I really loved this post, Peng. It gave me lots to think about. My parents were born at a time when cars were just becoming available and large passenger planes weren't even thought of, so naturally all forms of transportation developments fascinated them. And we were always along for the ride (much later), in the back seat of our new 1955 Chevy Bel Air (wearing our own corny vacation outfits, lol).

Another family field trip: My dad used to stop by our house in San Francisco in the middle of the night, driving his tow truck, and we would go up to Twin Peaks. There he would tune in the AM radio to the countdown for another Nevada A-bomb test. We would count down with the announcer, then wait for the delayed flash in the eastern sky. Afterwards, we always went to the Flying Saucer Restaurant for dollar pancakes.
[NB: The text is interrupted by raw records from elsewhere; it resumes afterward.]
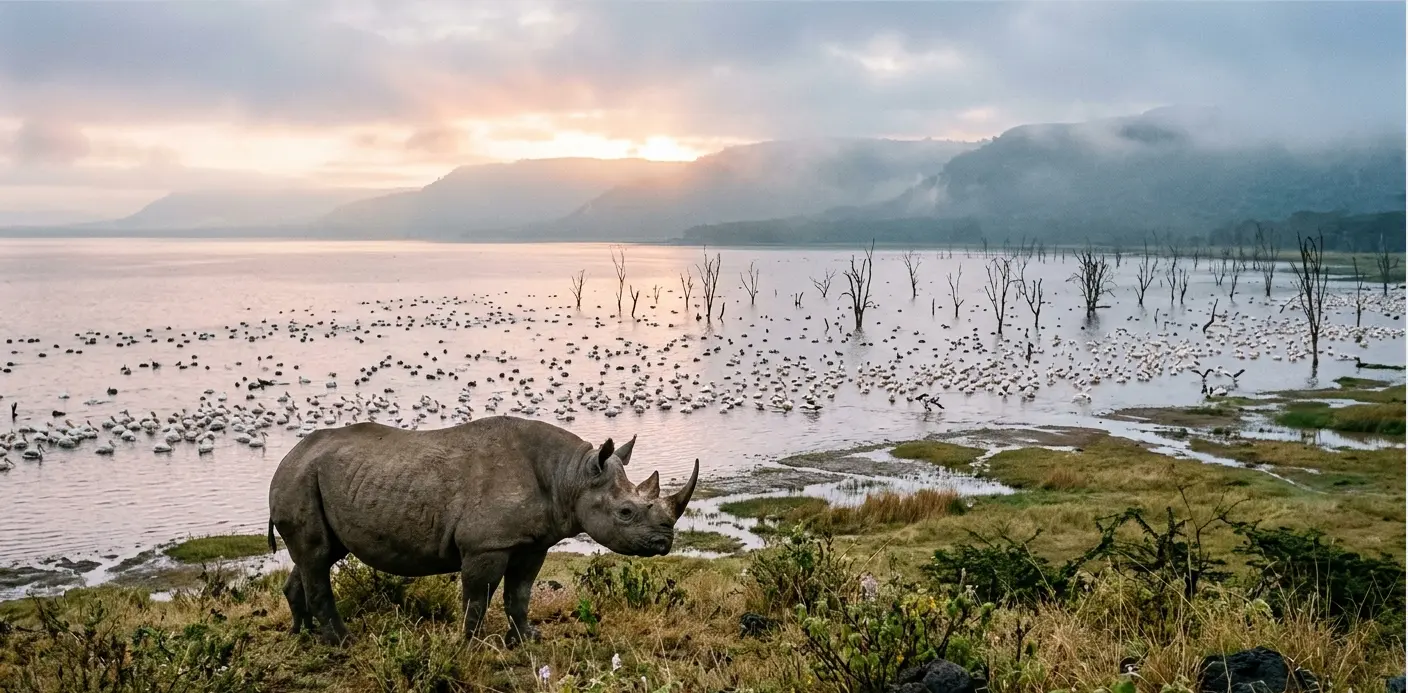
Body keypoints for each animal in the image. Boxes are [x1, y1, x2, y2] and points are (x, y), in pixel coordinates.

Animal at [267, 415, 699, 645]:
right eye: (625, 512)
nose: (664, 542)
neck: (571, 476)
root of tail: (287, 457)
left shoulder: (531, 543)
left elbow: (520, 593)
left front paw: (528, 639)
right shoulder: (486, 544)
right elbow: (478, 595)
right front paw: (470, 642)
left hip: (317, 478)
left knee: (318, 556)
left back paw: (303, 634)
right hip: (298, 479)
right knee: (317, 556)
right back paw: (343, 640)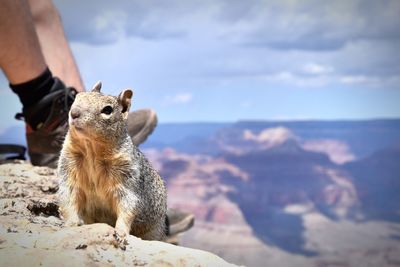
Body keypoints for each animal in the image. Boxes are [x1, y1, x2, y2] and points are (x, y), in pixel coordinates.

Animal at [57, 81, 167, 241]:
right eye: (77, 97)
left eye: (107, 109)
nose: (74, 113)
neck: (92, 150)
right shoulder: (69, 168)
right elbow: (68, 197)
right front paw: (71, 223)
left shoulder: (126, 178)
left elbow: (128, 205)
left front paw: (120, 232)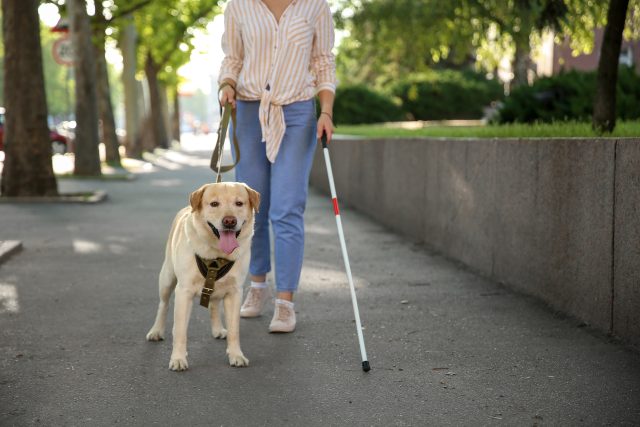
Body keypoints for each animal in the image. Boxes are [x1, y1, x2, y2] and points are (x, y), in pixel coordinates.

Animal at [147, 183, 260, 372]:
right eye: (214, 204)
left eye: (239, 203)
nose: (229, 221)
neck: (216, 255)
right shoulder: (184, 292)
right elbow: (180, 331)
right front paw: (178, 358)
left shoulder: (235, 292)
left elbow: (234, 330)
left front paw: (236, 355)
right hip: (167, 278)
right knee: (163, 305)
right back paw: (156, 331)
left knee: (214, 305)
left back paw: (218, 329)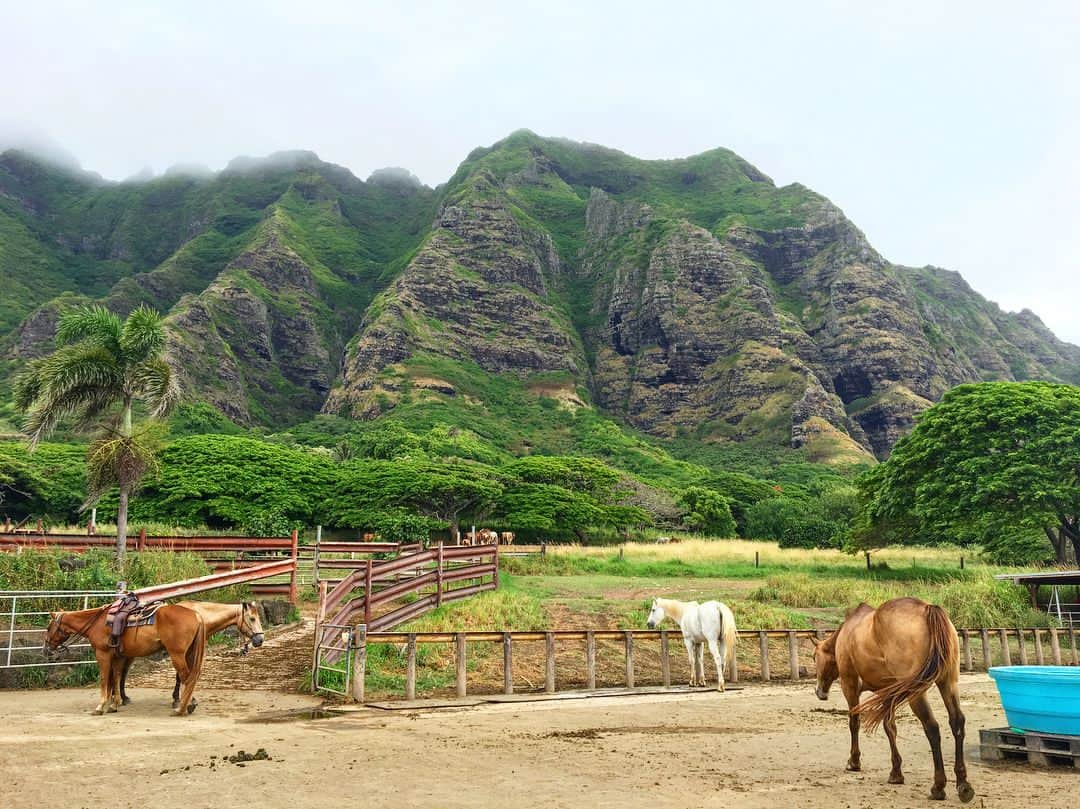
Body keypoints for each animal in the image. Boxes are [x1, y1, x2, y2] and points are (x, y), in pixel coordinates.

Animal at [117, 600, 264, 708]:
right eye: (252, 618)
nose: (260, 640)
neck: (200, 614)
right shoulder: (182, 652)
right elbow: (181, 675)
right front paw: (178, 700)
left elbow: (181, 675)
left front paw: (177, 698)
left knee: (122, 673)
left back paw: (123, 698)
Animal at [812, 591, 980, 803]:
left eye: (814, 657)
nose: (819, 692)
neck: (848, 632)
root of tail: (927, 609)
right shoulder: (889, 692)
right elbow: (889, 727)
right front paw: (896, 772)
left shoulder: (850, 687)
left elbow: (854, 722)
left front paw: (854, 761)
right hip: (948, 683)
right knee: (957, 721)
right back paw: (963, 784)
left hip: (917, 693)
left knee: (932, 728)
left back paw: (938, 786)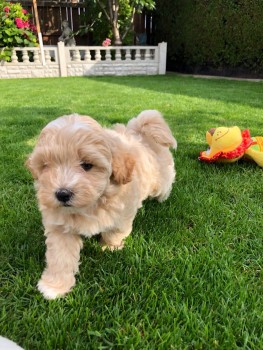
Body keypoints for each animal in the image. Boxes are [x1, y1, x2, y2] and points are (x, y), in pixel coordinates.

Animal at [26, 110, 177, 298]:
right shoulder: (60, 226)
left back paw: (163, 197)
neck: (90, 205)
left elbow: (115, 231)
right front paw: (54, 286)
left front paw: (110, 247)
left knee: (166, 182)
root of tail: (142, 133)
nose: (62, 194)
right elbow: (60, 256)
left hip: (160, 180)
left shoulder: (123, 213)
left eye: (87, 165)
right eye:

All technology, whether cars or planes or newfangled bombs, was of interest in our family, just as in yours.

T Fab P said...

Wow, your comment was really a post in disguise! That whole fascination with all things mechanical was always a theme at our house. I'm sure thats why my dad like his photography, his machine tools, and especially the processes that went along with them - darkroom developing, using the table saw and building all kinds of stuff. Sometimes I think our kids and their generation missed all that because they have it all already - I remember our first color tv, my son has ALWAYS had a computer at his fingertips...

Maqz said...

Cool post. We also went to the Broome County airport to wach the 4 propellered planes. Funny how those big ones were really kinda ugly. Awkward at least.

The thing that always strikes me in retrospect was that you could just walk right into the terminal, through the terminal and up the steps and get on the plane!

We loved the little support vehicles.

But Clairz ... Nobody else I've ever heard of went up to the hills to watch the A-bomb tests.

I don't even know what to say about that ... how do you feel?

clairz said...

Maqz, even as a little kid I thought it was a little strange, but it was all about the countdown and the delay until we saw the flash. We weren't really thinking about the potential horror of what we were watching.

Honestly, the best part was the pancakes after and the hot chocolate that tasted exactly like cardboard. And being out in the city at night with my Dad.

I know. Weird childhood memory.

T Fab P said...

Clairz and Maqz (how come so many of my friends have Z's in their names?) Anyway, it is about the uniqueness of the memory that makes it stand out. To cherish time doing something simple like watching planes or counting down (counting down to pancakes / atomic bomb no less!) are what seals it in the mind no that things are so much more complicated. Can you see anyone getting as close to the action as we were able to as kids - been to an airport recently?

clairz said...

I'm pretty much done with airports, Peng. No dignity left there any more.